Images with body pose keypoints
Segment Open

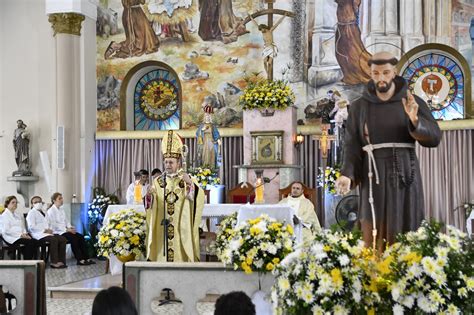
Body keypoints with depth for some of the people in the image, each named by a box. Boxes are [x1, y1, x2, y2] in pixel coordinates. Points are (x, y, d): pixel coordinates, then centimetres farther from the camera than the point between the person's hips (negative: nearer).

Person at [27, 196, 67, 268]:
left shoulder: (43, 213, 26)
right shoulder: (31, 213, 0)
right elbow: (31, 226, -13)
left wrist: (49, 230, 4)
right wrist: (45, 230, -16)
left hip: (46, 233, 8)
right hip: (38, 234, -8)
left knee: (63, 239, -11)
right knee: (53, 239, -32)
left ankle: (61, 261, -13)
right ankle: (54, 262, -26)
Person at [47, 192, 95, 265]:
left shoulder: (61, 210, 19)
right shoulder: (51, 211, -6)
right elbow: (54, 225, -15)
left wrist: (70, 227, 0)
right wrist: (66, 229, -19)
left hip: (65, 230, 8)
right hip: (57, 232, -8)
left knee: (81, 237, -14)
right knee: (73, 238, -28)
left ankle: (86, 258, -17)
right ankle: (80, 260, -25)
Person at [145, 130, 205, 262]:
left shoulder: (189, 180, 2)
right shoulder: (158, 181, 11)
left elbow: (200, 198, -15)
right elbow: (151, 206, 4)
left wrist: (190, 184, -31)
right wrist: (149, 196, -16)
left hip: (181, 230, -2)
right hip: (162, 230, 2)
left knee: (181, 256, -4)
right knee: (162, 257, 1)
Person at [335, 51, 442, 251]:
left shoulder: (412, 102, 3)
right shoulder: (359, 107, 6)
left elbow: (435, 138, -5)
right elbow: (352, 146, 1)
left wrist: (415, 120, -24)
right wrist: (347, 175, -16)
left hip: (404, 177, 0)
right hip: (373, 179, 0)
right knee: (373, 242, -3)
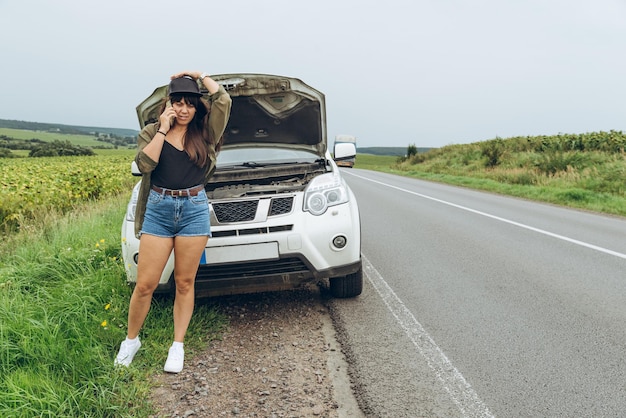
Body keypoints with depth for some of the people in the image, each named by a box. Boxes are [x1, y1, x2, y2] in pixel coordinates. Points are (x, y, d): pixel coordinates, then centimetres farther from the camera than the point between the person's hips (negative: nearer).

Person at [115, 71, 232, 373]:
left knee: (185, 282, 6)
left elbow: (223, 100, -6)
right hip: (158, 208, 0)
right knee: (145, 284, 0)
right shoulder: (151, 132, 7)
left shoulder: (204, 132, 7)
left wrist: (199, 74, 3)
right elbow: (144, 164, -10)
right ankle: (131, 340, 20)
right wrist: (163, 129, -8)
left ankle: (178, 346, 16)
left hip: (195, 209, 0)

Segment Closed

**TASK REQUIREMENTS**
Rewrite every line of the material from the line with "right hip: (162, 230, 2)" to the line with "left elbow: (223, 100, -6)", and increase each keypoint value (x, y and depth alike) by 15. Leave the pictures out.

**RESULT**
right hip: (177, 245, 17)
left knee: (196, 271, 11)
right knee: (177, 272, 16)
Person at [335, 51, 442, 251]:
left shoulder: (427, 117, 18)
right shoulder: (374, 122, 21)
left elbow: (450, 153, 10)
right elbow: (367, 161, 16)
left wrist: (430, 135, -9)
right wrist: (362, 190, -1)
left hip: (419, 192, 15)
right hip: (388, 194, 15)
right knee: (388, 257, 12)
Body keypoints with depth for some of the people in the image, each named by a box. Boxes are [x1, y1, x2, y2] in pixel coordinates. Points are (x, y, d): pixel coordinates, then centimetres farther from the camera than the point between the person's hips (negative: nearer).

Person at [115, 71, 232, 373]:
left knee: (200, 297, 21)
left elbow: (238, 115, 9)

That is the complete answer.